Lately I've been doing a lot of thinking about what the future holds for J & myself once the baby comes. Some ladies I work with were urging us to take a "babymoon". I love the idea of doing that, but (yes there's a but) there are many reasons why we shouldn't do this. A) it costs money to travel & right now all of our extra cash is going toward the "baby fund". B) If we go anywhere I'd prefer Italy & that's definitely out of the question. The next choice would be the beach, but Christmas is right around the corner, so we'll need to save for that and I'm NOT putting my fat ass in a bikini right now. C) the majority of this pregnancy is in the winter months and by the time it does get warm, I won't be able to travel-I probably won't feel like it either. So, I think we may take a little family trip (our first!) after the baby is here and before I come back to work. It'll be nice and warm (June-ish) and it will be perfect beach weather. NO it's probably not going to be very romantic, but it'll be our family. Sounds perfect to me!
Also, I've been thinking about the kind of mother I want to be. If we have a boy, I don't want to raise a wuss. I want him to be a MAN and be OK with getting a little dirt here, or a scrape there. Of course I'll love him more than life itself, but I want to try my best not to baby him. I want him to know how to stand on his own two feet. And how to do laundry. For a girl, I really want her to be strong, confident and smart. I want her to know that she's capable of anything in life she wants and she doesn't need a man to make her dreams come true. Not that I want her to be a feminist, but I don't want her to be needy either. For either, I want to teach them morals and values and that it's not OK to lie. EVER. I just want them to be good people who know how to love and show compassion for others. It's overwhelming knowing that J & I will be the ones molding this little person into something great.
I've been feeling really great so far! Here's this weeks survey thingy:
How far along are you? 10 weeks today (according to my pregnancy ticker)
How big is Baby? About the size of a prune (1.5 in long)? That’s what my “What to Expect” app says, anyway
Weight Gain? About 5 lbs. Trying to keep it under 5 lbs for the 1st trimester!
Gender? Won’t know for a while (I’m really thinking boy, though)
Maternity Clothes? Same as last week
Stretch Marks? None
Sleep? Still great!
Symptoms? Just a little constipated. Great.
Movement? Probably, but I can’t feel it yet
Food Cravings? Milk! I’ve always loved milk, but I really love it lately
Labor Signs? Of course not
Belly Button in or out? Still in!
What I miss? WINE L , and my clothes fitting
What I am looking forward to? My next ultrasound on Oct. 19th. We’ll get to hear the heartbeat & J will be there with me. For this appointment, they will also be checking for Down’s Syndrome & a few other genetic things…hopefully everything is good!

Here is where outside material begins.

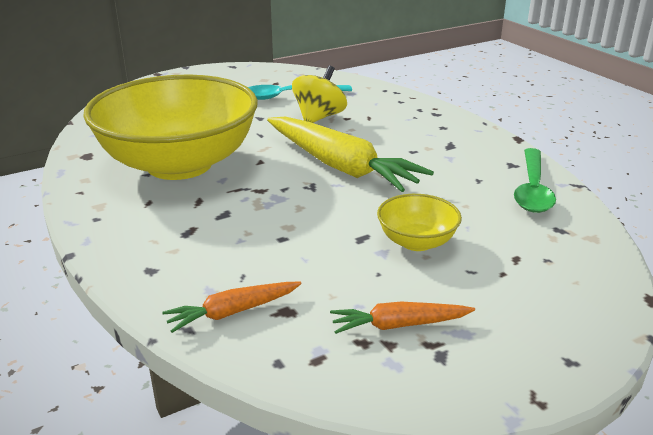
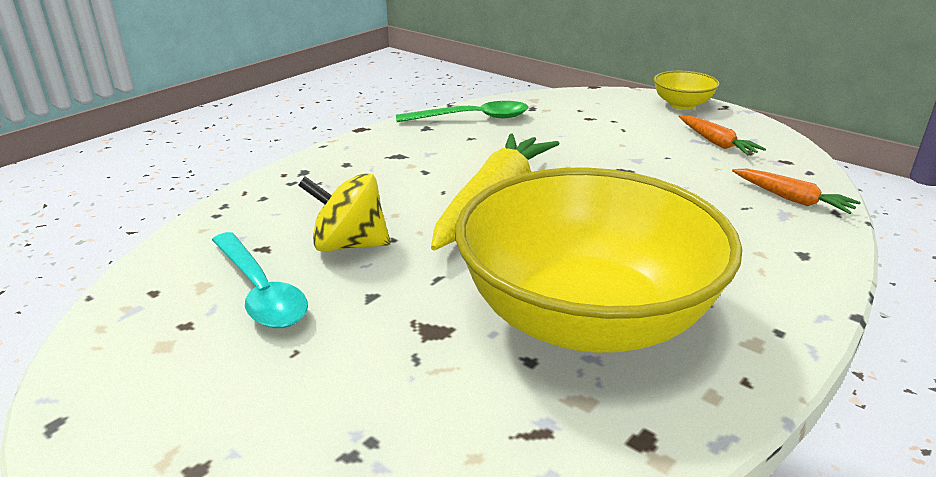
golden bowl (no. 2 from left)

Best moment of the week? Making it to the 10 week mark. I will feel SO much better about everything once I’m out of the 1st trimester. I’m worrying about everything, when I know there’s probably nothing to worry about. My fear right now is that the baby’s heart might have stopped beating after I got my flu shot last week. I’m assuming, though, that if that were to happen, I would have already started spotting or cramping. I have neither of those, so it must mean that all is good!